_TASK GOAL_
Can you copy the rows word for word, starting at the line that contains "What are all" and continuing through the end of the rows, with the pictures left out?
====== RECORDS FOR THIS EXERCISE
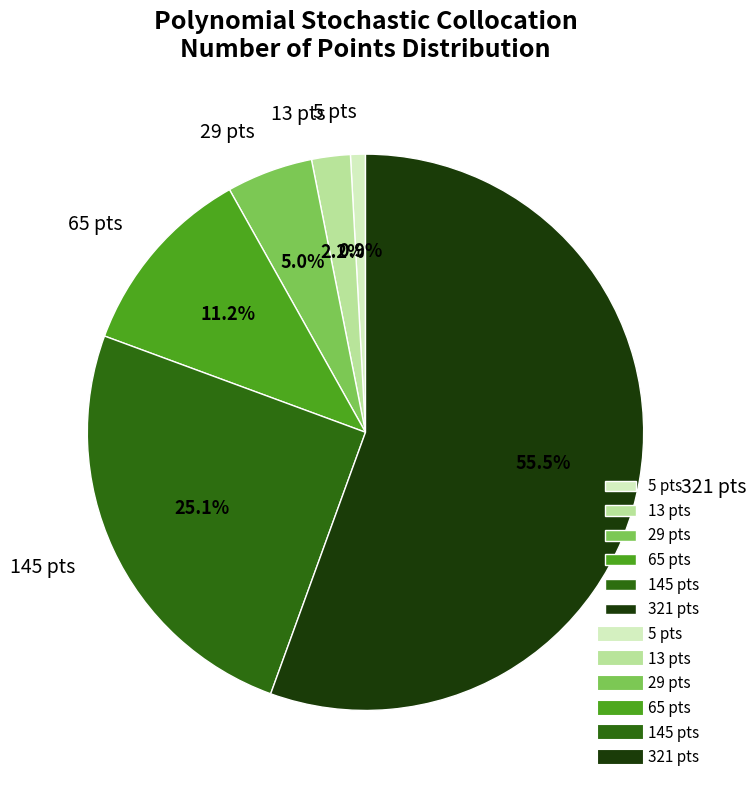

To the nearest percent, what is the average slice percentage?

17%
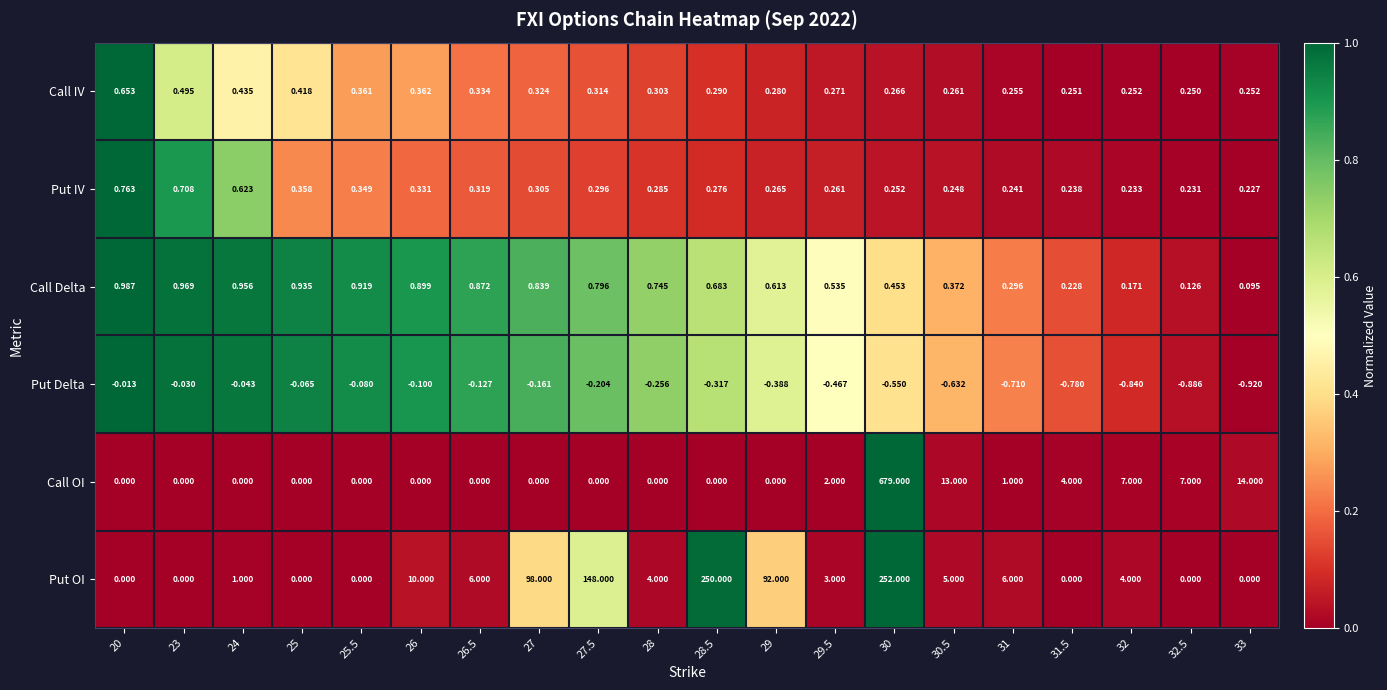

Is the value of Put IV at 20 greater than the value of Put Delta at 26.5?

Yes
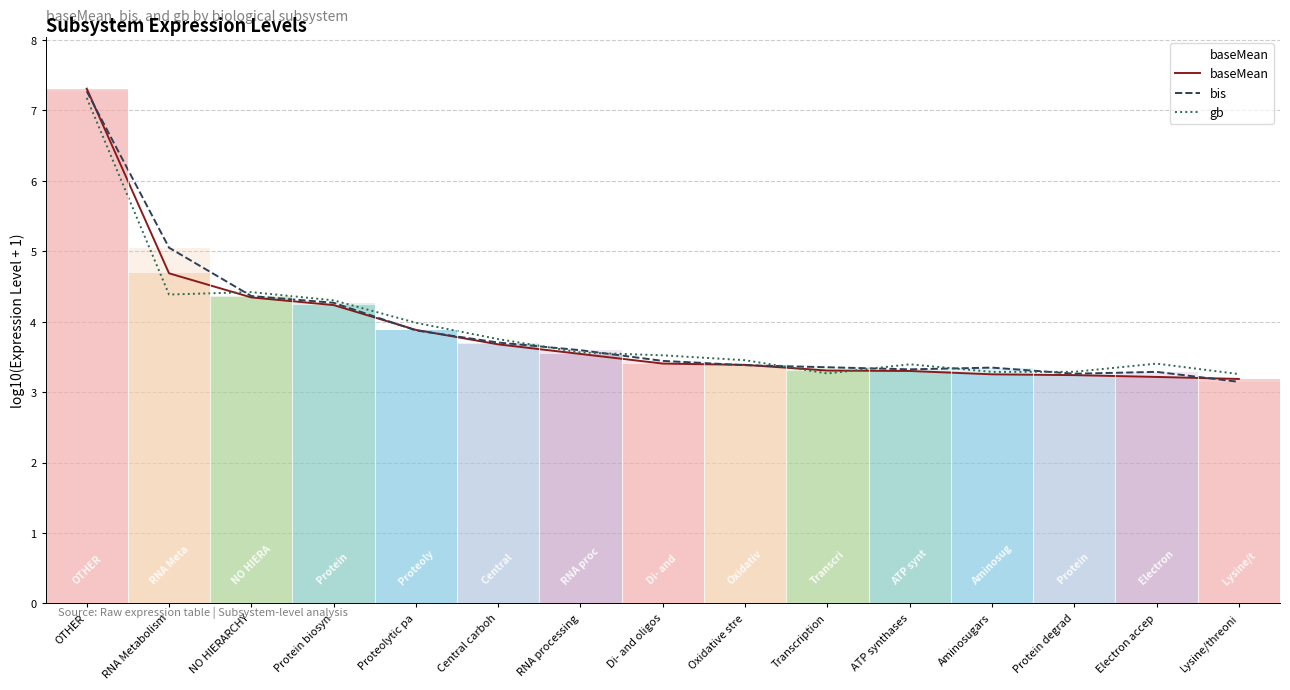

What are all the series names shown in the legend?

baseMean, bis, gb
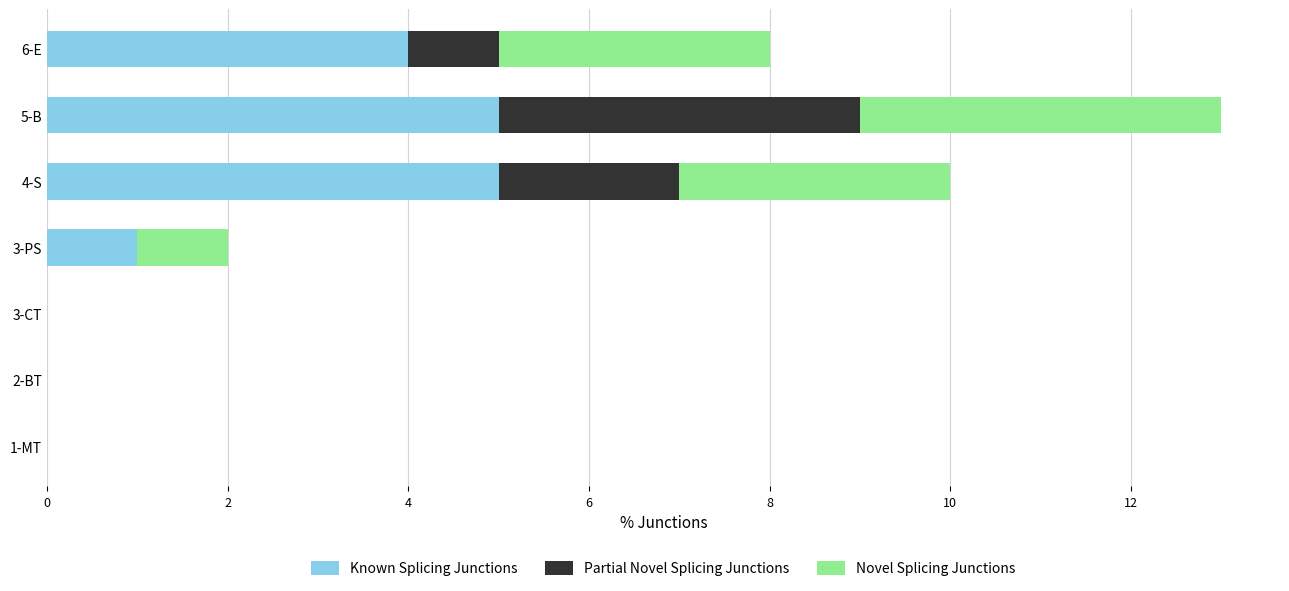

True or false: Known Splicing Junctions has a value of -3 at 2-BT.

False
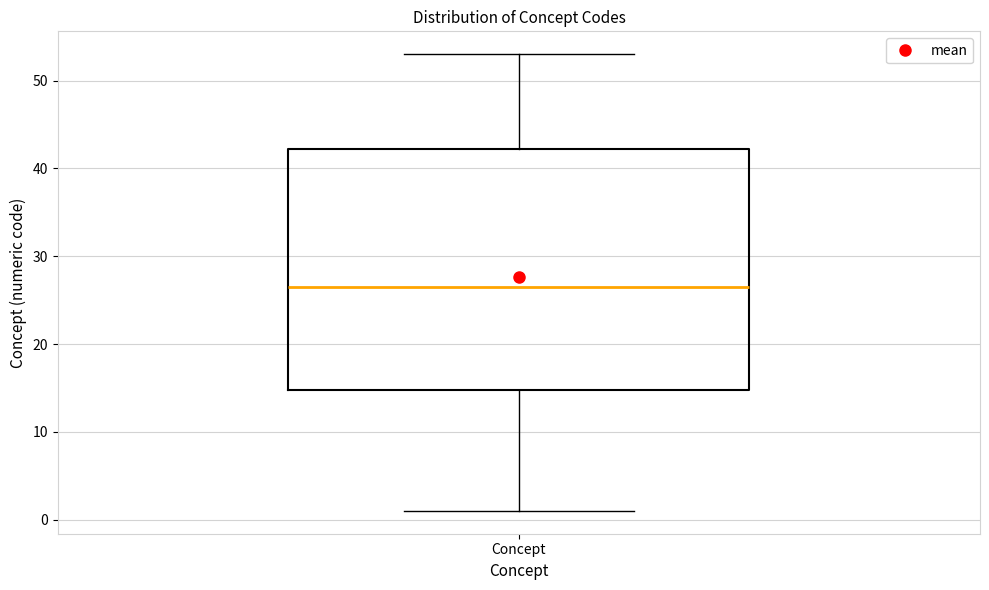

Transcribe this box plot: give where the median line is, the range the box spans, and where the two whiskers end, as read against the y-axis. The values are not printed on the chart, so give them approximately, as read against the axis.

median 27, box 15 to 42, whiskers 1 to 53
============
_ANSWER TO THIS EXERCISE_
What are all the series names shown in the legend?

baseMean, bis, gb

True or false: Known Splicing Junctions has a value of -3 at 2-BT.

False

Transcribe this box plot: give where the median line is, the range the box spans, and where the two whiskers end, as read against the y-axis. The values are not printed on the chart, so give them approximately, as read against the axis.

median 27, box 15 to 42, whiskers 1 to 53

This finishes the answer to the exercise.